Passage:
----

Differences in body composition and energy expenditure in prepubertal children born term or preterm appropriate or small for gestational age.

Small size at birth may result from fetal undernutrition which may occur at different times during gestation. Early postnatal catch-up growth and excess childhood weight gain are associated with an increased risk of adult cardiovascular disease and type 2 diabetes mellitus. The aim of this study was to assess the relative contributions of body composition and energy expenditure on fasting insulin sensitivity during late childhood. We took advantage of two previously described prospective cohorts of children born either at term or prematurely, with a wide range of birth weights adjusted for gestational age. Seventy-one prepubertal children (mean age 7.5 +/- 0.3 years) were examined: 23 term SGA (8 M, 15 F), 12 preterm SGA (7 M, 5 F), 16 term AGA (8 M, 8 F), and 20 preterm AGA (9 M, 11 F). Mean height SDS was -0.18 +/- 0.11 and mean BMI SDS was 0.27 +/- 0.03. Change in weight SDS was significantly higher in children born SGA compared to their AGA counterparts (p < 0.001). Change in weight SDS was highly correlated with fasting insulin (p < 0.03) and leptin (p < 0.001). Fasting insulin correlated only with serum leptin levels. Body composition appeared to be the main determinant of fasting leptin levels. No differences in lipid profile were observed between the different groups. There was a clear tendency to higher insulin and leptin levels in children born SGA compared with their AGA counterparts. IGF-I levels were significantly higher only in SGA term compared to AGA term. Resting energy expenditure (REE) was lower in SGA born at term and higher in SGA born preterm compared to their AGA counterparts. In conclusion, fasting insulin sensitivity is mainly determined by leptin levels which in turn are determined by body composition. IGF-I and REE showed a divergent pattern in SGA term compared to SGA preterm groups. IGF-I levels were determined only by weight change from birth to age 2 years, which may not be as pronounced in VLBW children compared to SGA term and thus may preclude a difference in IGF-I levels in the group of preterm children. The divergent effect in REE in SGA born at term compared to SGA born preterm compared to their AGA counterparts may explain the divergent effects on IGF-I. This difference might be a consequence of different timing in the exposure to intrauterine nutritional deficiency.

----

Record extracts:
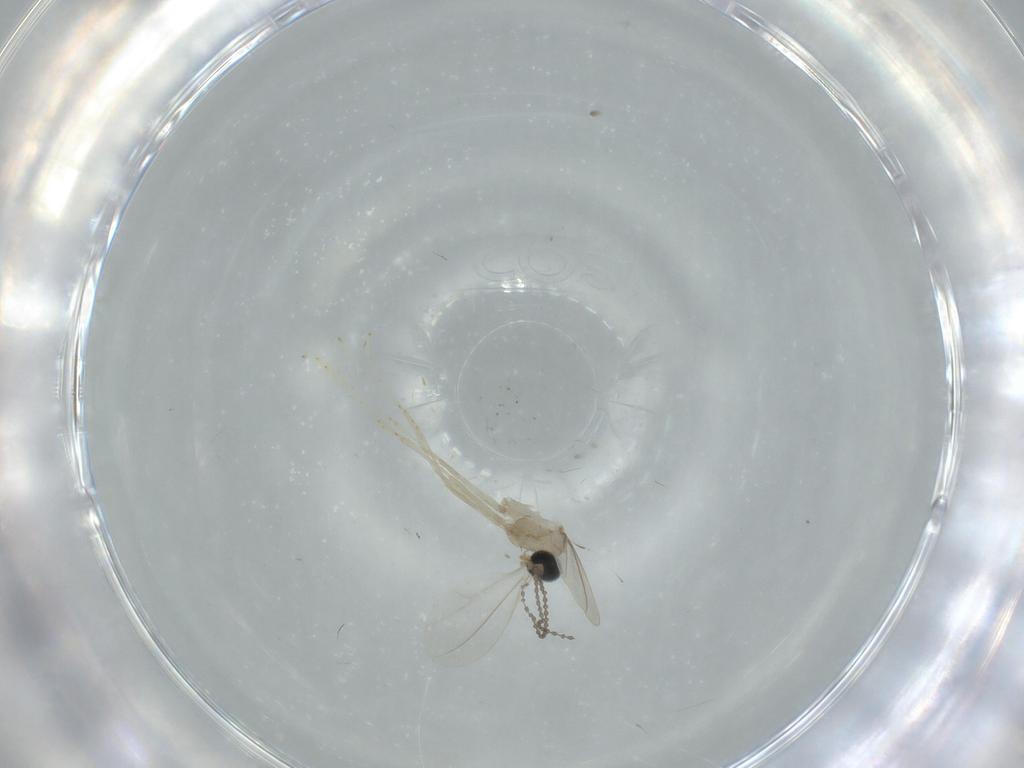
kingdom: Animalia
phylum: Arthropoda
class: Insecta
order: Diptera
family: Cecidomyiidae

----

According to the study summary, how many prepubertal children were examined? The data that comes after the study summary is separate material and has nothing to do with it.

Response box: Seventy-one.